Scala - calculate with Futures, sequentially and parallel

When we use Futures in scala sometimes we need to combine sequentially and parallel execution of Futures.

My research in this way is beginning from a task - generate a lot of Users (100K) and insert it all in different databases (Postgres and Cassandra) to make common score of write speed.


case class User(id: Long,
                name: String,
                email: String,
                edomain: String)


For Postgres, I should have used Slick library and for Cassandra Phantom library (Schema safe, type-safe, reactive Scala driver for Cassandra/Datastax Enterprise).

Steps ware easy, generate Seq of Users and in loop insert there into a database. With Postgres driver and with this count of items it was ok, every row was inserted without error.

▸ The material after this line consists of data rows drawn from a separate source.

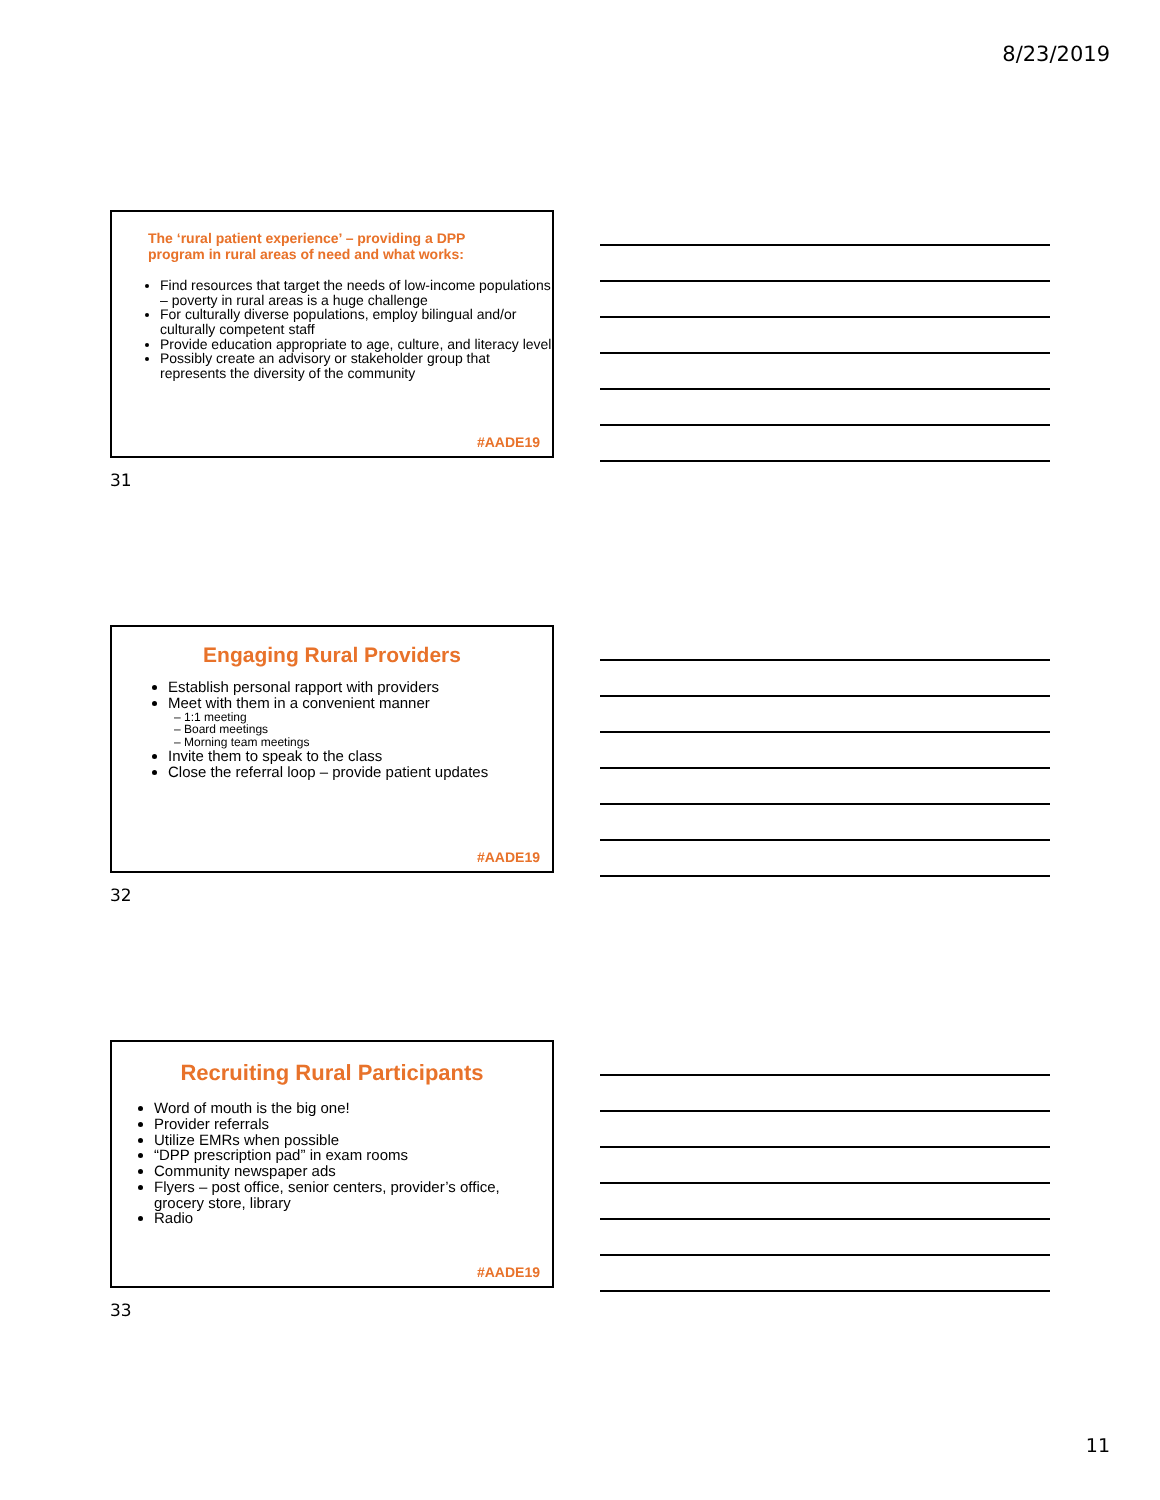8/23/2019
The ‘rural patient experience’ – providing a DPP program in rural areas of need and what works:
Find resources that target the needs of low-income populations – poverty in rural areas is a huge challenge
For culturally diverse populations, employ bilingual and/or culturally competent staff
Provide education appropriate to age, culture, and literacy level
Possibly create an advisory or stakeholder group that represents the diversity of the community
#AADE19
31
Engaging Rural Providers
Establish personal rapport with providers
Meet with them in a convenient manner
– 1:1 meeting
– Board meetings
– Morning team meetings
Invite them to speak to the class
Close the referral loop – provide patient updates
#AADE19
32
Recruiting Rural Participants
Word of mouth is the big one!
Provider referrals
Utilize EMRs when possible
“DPP prescription pad” in exam rooms
Community newspaper ads
Flyers – post office, senior centers, provider’s office, grocery store, library
Radio
#AADE19
33
11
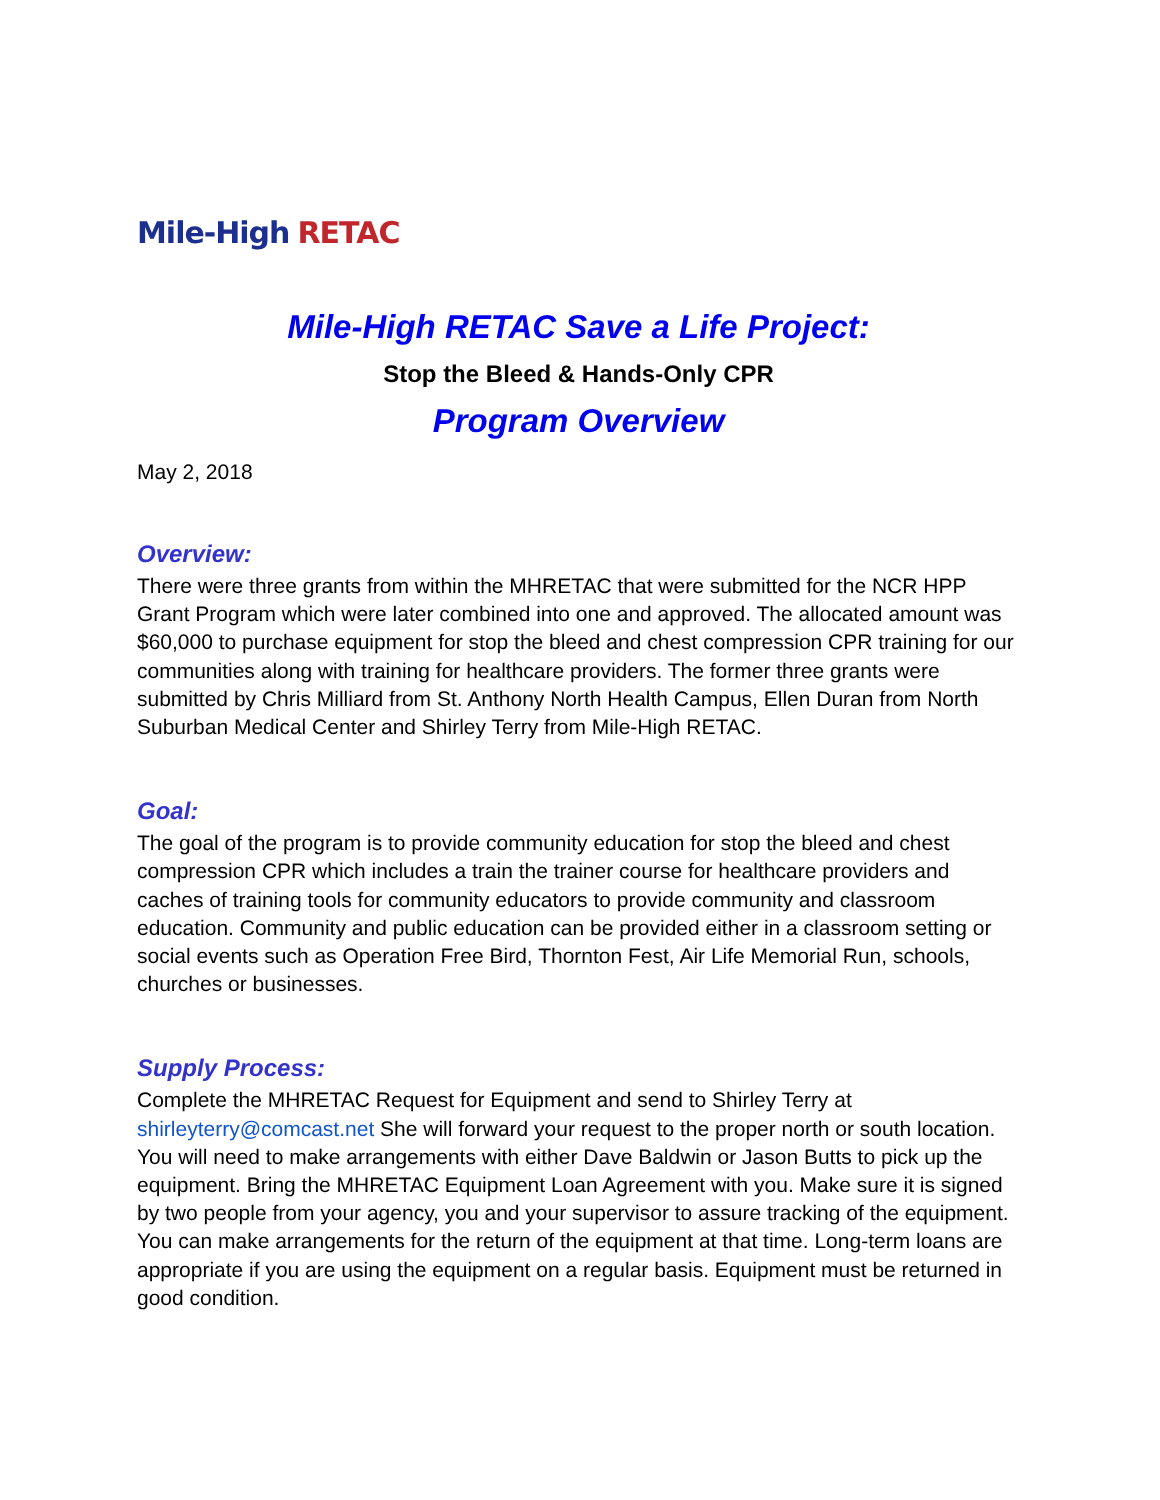Mile-High RETAC
Mile-High RETAC Save a Life Project:
Stop the Bleed & Hands-Only CPR
Program Overview
May 2, 2018
Overview:
There were three grants from within the MHRETAC that were submitted for the NCR HPP Grant Program which were later combined into one and approved. The allocated amount was $60,000 to purchase equipment for stop the bleed and chest compression CPR training for our communities along with training for healthcare providers. The former three grants were submitted by Chris Milliard from St. Anthony North Health Campus, Ellen Duran from North Suburban Medical Center and Shirley Terry from Mile-High RETAC.
Goal:
The goal of the program is to provide community education for stop the bleed and chest compression CPR which includes a train the trainer course for healthcare providers and caches of training tools for community educators to provide community and classroom education. Community and public education can be provided either in a classroom setting or social events such as Operation Free Bird, Thornton Fest, Air Life Memorial Run, schools, churches or businesses.
Supply Process:
Complete the MHRETAC Request for Equipment and send to Shirley Terry at shirleyterry@comcast.net She will forward your request to the proper north or south location. You will need to make arrangements with either Dave Baldwin or Jason Butts to pick up the equipment. Bring the MHRETAC Equipment Loan Agreement with you. Make sure it is signed by two people from your agency, you and your supervisor to assure tracking of the equipment. You can make arrangements for the return of the equipment at that time. Long-term loans are appropriate if you are using the equipment on a regular basis. Equipment must be returned in good condition.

But Phantom is reactive and insert command return Future. (somewhere about) A snippet of code:


abstract class CassUsers extends Table[CassUsers, User] with RootConnector {

  override def tableName: String = "users"
  object id extends LongColumn with PartitionKey{
    override lazy val name = "\"id\""
  }
  object name extends StringColumn{
    override lazy val name = "\"name\""
  }
  object email extends StringColumn {
    override lazy val name = "\"email\""
  }
  object edomain extends StringColumn{
    override lazy val name = "\"edomain\""
  }

...
...

  def insUser(u :User): Future[Long] =
    insert.value(_.id, u.id)
      .value(_.name, u.name)
      .value(_.email, u.email)
      .value(_.edomain, u.edomain)
      .consistencyLevel_=(ConsistencyLevel.ALL)
      .ifNotExists()
      .future().map(_ => u.id)
}



insUser return Future with inserted UserId. I know about store but can't use it here, beacuse

This is a known bug with an open issue:  https://github.com/outworkers/phantom/issues/774 
I suggest either using the workaround as described in the link above, or my workaround which was creating my own .store() using .insert().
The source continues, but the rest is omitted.